-------- EXCERPTED RECORDS
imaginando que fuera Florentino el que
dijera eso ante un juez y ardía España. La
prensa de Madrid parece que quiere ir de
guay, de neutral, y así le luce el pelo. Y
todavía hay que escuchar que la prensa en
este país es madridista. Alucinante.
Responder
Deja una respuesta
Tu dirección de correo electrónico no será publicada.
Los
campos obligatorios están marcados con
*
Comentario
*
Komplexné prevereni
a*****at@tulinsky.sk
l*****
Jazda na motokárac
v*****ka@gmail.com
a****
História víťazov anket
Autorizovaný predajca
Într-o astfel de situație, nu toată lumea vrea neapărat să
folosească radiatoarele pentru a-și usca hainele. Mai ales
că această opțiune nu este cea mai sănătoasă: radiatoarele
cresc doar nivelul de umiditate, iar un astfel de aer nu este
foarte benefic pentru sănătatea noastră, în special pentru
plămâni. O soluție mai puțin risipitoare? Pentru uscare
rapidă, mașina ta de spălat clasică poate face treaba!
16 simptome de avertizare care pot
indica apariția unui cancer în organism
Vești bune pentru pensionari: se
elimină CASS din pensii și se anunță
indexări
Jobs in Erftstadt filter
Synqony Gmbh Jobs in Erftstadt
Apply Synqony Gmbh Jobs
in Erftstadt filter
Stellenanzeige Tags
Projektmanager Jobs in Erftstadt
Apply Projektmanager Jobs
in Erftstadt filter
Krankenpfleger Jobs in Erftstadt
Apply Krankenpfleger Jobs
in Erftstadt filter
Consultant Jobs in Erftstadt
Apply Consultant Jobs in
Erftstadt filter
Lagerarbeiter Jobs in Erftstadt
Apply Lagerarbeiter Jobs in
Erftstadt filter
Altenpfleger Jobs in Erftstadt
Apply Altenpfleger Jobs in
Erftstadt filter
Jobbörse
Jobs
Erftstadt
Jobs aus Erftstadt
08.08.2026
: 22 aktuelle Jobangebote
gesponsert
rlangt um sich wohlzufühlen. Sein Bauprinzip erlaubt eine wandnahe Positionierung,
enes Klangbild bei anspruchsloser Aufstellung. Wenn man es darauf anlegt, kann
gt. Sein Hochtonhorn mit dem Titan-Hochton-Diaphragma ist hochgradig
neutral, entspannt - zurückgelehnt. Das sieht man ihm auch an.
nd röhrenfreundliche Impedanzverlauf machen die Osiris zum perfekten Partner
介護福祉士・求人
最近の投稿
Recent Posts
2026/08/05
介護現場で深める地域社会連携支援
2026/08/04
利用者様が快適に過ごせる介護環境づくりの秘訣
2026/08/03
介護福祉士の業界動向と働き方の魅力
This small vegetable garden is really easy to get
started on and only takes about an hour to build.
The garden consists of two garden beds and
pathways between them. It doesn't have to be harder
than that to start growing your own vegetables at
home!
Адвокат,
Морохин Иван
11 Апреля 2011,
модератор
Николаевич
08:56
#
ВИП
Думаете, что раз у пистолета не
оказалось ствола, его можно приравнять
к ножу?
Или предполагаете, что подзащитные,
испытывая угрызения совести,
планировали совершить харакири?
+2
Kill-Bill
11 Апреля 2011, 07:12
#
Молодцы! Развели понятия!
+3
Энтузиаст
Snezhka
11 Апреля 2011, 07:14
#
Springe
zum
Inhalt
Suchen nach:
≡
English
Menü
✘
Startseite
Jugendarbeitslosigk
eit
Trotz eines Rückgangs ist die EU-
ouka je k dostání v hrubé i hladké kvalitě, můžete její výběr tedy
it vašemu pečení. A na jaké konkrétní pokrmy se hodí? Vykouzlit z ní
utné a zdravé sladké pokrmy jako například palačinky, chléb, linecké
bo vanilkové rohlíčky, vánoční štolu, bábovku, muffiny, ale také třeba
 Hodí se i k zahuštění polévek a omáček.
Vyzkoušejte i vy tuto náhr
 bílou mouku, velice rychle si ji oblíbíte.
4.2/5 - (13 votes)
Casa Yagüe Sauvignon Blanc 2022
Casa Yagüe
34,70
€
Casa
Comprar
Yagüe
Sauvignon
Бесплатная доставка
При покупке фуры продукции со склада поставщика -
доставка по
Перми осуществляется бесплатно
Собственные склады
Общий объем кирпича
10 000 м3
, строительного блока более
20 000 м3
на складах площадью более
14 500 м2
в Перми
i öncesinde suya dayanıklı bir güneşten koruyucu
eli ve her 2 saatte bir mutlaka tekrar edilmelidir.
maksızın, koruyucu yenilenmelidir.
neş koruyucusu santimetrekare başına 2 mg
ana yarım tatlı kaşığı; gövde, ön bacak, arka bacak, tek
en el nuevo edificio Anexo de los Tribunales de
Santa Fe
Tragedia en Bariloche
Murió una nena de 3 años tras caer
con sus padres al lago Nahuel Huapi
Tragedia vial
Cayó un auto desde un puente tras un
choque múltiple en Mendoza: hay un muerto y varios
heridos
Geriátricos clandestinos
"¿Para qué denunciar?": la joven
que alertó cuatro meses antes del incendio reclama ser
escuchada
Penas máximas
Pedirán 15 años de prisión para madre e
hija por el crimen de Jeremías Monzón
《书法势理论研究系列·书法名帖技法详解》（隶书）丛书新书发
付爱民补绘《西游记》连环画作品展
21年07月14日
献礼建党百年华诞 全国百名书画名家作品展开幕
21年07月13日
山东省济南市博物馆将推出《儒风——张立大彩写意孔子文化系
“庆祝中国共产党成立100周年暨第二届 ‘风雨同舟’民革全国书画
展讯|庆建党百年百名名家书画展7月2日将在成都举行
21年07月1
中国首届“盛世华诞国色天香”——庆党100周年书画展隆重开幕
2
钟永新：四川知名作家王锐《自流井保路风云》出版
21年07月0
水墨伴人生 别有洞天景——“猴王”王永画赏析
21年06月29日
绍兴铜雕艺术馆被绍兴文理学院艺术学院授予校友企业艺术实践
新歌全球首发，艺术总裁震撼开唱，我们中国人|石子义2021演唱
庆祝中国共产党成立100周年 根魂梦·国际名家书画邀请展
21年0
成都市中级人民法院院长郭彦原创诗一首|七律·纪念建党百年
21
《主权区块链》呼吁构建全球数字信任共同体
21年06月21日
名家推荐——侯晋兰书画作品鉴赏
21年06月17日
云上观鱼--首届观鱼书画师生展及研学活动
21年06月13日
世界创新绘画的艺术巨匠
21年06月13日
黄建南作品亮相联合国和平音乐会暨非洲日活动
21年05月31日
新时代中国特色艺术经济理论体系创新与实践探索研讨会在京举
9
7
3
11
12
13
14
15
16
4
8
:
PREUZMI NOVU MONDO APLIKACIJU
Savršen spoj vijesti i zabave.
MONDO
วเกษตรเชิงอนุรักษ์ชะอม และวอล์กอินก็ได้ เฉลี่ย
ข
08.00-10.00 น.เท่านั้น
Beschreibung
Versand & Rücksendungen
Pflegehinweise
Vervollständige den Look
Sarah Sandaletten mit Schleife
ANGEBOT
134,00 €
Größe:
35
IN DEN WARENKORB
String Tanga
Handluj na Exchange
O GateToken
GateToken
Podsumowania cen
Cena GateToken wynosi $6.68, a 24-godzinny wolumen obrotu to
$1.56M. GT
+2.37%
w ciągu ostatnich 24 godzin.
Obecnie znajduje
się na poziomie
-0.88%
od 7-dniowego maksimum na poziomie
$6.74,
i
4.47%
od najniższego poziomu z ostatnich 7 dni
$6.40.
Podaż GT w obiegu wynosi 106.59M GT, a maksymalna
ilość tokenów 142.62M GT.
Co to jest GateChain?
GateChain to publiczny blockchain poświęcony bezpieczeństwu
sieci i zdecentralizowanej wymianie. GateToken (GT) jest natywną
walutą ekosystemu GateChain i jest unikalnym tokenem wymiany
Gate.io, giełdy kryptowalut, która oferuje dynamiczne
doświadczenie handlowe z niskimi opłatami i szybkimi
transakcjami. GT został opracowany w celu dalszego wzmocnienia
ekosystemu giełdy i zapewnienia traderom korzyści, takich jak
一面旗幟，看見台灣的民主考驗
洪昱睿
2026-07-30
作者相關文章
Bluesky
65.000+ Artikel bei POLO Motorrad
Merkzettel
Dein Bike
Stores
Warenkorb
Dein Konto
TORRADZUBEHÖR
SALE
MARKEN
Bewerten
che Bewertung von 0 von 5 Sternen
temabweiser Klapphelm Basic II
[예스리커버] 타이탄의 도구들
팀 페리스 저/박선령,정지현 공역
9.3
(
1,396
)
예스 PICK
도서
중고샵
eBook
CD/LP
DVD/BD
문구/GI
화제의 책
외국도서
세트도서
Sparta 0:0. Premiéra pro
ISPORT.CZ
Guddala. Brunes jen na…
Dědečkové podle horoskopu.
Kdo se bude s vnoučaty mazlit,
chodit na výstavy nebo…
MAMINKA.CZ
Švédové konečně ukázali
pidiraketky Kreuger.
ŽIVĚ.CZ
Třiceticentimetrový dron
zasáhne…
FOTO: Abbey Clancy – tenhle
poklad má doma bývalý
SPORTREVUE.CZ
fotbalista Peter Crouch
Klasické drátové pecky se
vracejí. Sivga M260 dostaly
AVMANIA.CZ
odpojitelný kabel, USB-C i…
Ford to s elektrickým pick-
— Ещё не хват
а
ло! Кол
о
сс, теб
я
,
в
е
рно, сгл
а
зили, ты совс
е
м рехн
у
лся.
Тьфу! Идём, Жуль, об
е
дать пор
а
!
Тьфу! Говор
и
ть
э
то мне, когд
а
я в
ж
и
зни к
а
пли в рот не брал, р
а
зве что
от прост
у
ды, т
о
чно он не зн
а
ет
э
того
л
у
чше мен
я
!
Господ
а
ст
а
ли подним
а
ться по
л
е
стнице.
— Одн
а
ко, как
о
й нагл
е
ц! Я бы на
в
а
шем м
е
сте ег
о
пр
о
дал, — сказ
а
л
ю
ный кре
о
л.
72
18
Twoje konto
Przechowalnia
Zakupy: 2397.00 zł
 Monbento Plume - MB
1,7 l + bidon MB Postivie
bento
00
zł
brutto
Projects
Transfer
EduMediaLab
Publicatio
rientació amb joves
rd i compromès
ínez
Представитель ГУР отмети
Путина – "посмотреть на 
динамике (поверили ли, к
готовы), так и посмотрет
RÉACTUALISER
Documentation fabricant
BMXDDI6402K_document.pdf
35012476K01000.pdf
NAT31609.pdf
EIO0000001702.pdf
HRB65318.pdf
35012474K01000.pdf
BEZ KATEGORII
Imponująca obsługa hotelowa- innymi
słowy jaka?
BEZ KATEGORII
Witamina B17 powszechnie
----------------
Reproduce the entries above exactly, but only the lines between the line holding "Jobs in Erftstadt filter" and the line holding "Recent Posts", inclusive.

▶ **RESULT OF THE EXERCISE**:
Jobs in Erftstadt filter
Synqony Gmbh Jobs in Erftstadt
Apply Synqony Gmbh Jobs
in Erftstadt filter
Stellenanzeige Tags
Projektmanager Jobs in Erftstadt
Apply Projektmanager Jobs
in Erftstadt filter
Krankenpfleger Jobs in Erftstadt
Apply Krankenpfleger Jobs
in Erftstadt filter
Consultant Jobs in Erftstadt
Apply Consultant Jobs in
Erftstadt filter
Lagerarbeiter Jobs in Erftstadt
Apply Lagerarbeiter Jobs in
Erftstadt filter
Altenpfleger Jobs in Erftstadt
Apply Altenpfleger Jobs in
Erftstadt filter
Jobbörse
Jobs
Erftstadt
Jobs aus Erftstadt
08.08.2026
: 22 aktuelle Jobangebote
gesponsert
rlangt um sich wohlzufühlen. Sein Bauprinzip erlaubt eine wandnahe Positionierung,
enes Klangbild bei anspruchsloser Aufstellung. Wenn man es darauf anlegt, kann
gt. Sein Hochtonhorn mit dem Titan-Hochton-Diaphragma ist hochgradig
neutral, entspannt - zurückgelehnt. Das sieht man ihm auch an.
nd röhrenfreundliche Impedanzverlauf machen die Osiris zum perfekten Partner
介護福祉士・求人
最近の投稿
Recent Posts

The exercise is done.